The human cost of the U.S. operation to seize Venezuelan President Nicolás Maduro has taken a dramatic and inflammatory turn, with the Cuban government announcing that 32 of its nationals—soldiers and intelligence officers—were killed during the assault, transforming the raid into a potential flashpoint for a wider regional conflict.
In a terse statement that declared two days of national mourning, Cuba confirmed its citizens died providing “protection to Maduro and his wife at the request of Venezuela.” The official communiqué painted a scene of heroic last stands, stating the Cubans “fell, after fierce resistance, in direct combat against the attackers or as a result of bombings on the facilities.” The revelation exposes the depth of Havana’s military and security entanglement with Caracas, a long-standing alliance where Cuba provides personnel in exchange for vital Venezuelan oil.

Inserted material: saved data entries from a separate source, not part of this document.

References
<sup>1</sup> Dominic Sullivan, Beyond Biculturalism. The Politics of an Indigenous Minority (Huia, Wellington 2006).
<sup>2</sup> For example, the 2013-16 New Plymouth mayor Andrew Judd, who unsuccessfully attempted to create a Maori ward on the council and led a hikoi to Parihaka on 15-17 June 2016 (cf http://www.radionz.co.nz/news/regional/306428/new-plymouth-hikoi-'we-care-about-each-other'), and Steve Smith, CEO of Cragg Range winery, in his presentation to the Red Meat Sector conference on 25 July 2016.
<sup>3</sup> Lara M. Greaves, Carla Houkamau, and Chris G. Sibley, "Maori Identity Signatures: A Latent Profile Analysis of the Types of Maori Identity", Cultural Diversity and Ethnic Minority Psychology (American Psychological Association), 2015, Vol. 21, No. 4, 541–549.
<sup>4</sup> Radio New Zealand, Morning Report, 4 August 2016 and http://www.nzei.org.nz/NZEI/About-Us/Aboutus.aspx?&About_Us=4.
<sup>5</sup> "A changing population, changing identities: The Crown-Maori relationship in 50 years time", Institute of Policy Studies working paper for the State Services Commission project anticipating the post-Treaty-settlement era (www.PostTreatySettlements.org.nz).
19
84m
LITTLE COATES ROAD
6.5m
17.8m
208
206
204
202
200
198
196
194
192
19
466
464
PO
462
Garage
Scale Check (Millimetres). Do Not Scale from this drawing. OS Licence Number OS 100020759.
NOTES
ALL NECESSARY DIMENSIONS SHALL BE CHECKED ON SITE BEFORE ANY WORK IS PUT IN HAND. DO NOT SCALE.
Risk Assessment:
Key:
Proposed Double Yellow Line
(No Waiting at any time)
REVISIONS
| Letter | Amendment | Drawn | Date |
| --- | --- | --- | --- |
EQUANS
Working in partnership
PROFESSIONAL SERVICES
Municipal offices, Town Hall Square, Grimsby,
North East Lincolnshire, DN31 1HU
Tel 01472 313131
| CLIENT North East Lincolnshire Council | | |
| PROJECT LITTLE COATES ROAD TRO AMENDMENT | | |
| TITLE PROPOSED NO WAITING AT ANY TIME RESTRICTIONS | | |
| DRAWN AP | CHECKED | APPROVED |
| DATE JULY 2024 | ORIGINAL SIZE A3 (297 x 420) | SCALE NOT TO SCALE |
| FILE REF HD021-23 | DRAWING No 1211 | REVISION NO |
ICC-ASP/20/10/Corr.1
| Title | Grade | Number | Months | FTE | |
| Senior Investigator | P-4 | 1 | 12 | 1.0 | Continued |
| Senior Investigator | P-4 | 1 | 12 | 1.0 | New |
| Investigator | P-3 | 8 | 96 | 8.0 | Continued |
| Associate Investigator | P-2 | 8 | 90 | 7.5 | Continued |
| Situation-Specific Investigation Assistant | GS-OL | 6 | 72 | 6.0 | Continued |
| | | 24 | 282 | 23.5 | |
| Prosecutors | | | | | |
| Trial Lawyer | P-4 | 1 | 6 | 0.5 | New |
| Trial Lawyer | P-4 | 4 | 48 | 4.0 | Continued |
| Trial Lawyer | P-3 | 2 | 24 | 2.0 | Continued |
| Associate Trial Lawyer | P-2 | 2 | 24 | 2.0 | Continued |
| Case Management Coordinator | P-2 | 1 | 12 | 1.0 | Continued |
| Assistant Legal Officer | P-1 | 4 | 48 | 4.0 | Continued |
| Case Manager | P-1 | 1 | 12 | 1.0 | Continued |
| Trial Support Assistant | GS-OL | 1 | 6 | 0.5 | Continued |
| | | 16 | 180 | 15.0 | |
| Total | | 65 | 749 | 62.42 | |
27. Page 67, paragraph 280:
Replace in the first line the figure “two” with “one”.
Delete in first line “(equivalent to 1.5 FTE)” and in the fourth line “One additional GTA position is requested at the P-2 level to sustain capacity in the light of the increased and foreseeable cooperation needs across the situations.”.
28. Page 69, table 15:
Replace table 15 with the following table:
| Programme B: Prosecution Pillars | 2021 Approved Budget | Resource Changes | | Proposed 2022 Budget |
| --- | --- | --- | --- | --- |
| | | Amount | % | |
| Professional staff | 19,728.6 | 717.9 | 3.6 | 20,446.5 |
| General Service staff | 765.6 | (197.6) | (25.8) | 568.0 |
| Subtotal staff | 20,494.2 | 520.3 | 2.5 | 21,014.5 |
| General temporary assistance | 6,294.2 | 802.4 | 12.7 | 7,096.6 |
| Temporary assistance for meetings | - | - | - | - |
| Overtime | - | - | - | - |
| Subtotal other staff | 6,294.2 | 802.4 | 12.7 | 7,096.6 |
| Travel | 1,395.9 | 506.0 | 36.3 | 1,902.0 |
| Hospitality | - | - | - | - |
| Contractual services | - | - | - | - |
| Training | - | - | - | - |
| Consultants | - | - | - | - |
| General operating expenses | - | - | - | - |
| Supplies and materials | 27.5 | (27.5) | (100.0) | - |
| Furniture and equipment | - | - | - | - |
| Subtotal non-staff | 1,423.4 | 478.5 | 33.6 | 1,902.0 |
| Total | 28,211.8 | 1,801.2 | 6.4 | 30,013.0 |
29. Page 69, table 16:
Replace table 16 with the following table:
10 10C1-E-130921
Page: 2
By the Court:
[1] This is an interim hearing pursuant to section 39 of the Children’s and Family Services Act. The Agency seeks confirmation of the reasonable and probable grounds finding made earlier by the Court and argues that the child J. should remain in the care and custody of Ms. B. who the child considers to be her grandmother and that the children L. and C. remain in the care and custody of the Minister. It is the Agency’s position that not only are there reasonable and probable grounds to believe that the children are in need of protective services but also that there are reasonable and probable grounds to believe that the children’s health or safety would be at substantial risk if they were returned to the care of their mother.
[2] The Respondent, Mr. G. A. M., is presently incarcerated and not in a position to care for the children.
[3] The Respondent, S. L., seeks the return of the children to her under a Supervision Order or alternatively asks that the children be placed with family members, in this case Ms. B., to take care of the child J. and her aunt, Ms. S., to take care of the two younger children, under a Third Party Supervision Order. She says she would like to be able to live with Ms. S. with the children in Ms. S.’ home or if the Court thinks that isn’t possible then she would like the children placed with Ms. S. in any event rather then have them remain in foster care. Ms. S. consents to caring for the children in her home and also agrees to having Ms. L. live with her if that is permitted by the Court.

While Venezuela has not released an official casualty count, the scale of the violence suggested by the Cuban deaths is staggering. The New York Times, citing an unnamed Venezuelan official, reported that the overall death toll from the raid may be as high as 80 and is expected to rise, a figure the BBC has not independently verified. If accurate, it indicates the U.S. operation was a far bloodier confrontation than initially disclosed, involving significant combat with Cuban and Venezuelan forces guarding the presidential compound.
Trump’s Taunt: “Cuba is ready to fall”
The killing of dozens of Cuban personnel immediately raised the specter of a dangerous escalation. Yet, when asked if the U.S. would consider a similar operation against Cuba itself, President Donald Trump dismissed the need for military action with a characteristically blunt taunt. “Cuba is ready to fall,” Trump told reporters on Sunday. “I don’t think we need any action. Looks like it’s going down. It’s going down for the count.”
His Secretary of State, Marco Rubio, amplified the pressure, describing Cuba as a “disaster” run by “incompetent, senile men,” and warning officials in Havana should be “concerned.”
A Long History of Strangulation
The rhetoric continues a policy of maximum pressure that Trump has enforced since his first term. In July of last year, he reversed his predecessor’s easing of restrictions, signing a memorandum to end “economic practices that disproportionately benefit the Cuban government… at the expense of the Cuban people” and tightening the six-decade-old U.S. embargo—a policy the United Nations has repeatedly called to end.
The death of 32 Cuban fighters on Venezuelan soil is no mere footnote. It is a direct, lethal blow to a key U.S. adversary and a stark demonstration of the “collateral damage” in Trump’s muscular foreign policy. For Havana, it is a moment of profound national loss and a clear warning. For Washington, it is proof that toppling one regime meant battling another, posing a vital question: in the gamble to remove Maduro, has the U.S. just ignited a much wider and more volatile conflict?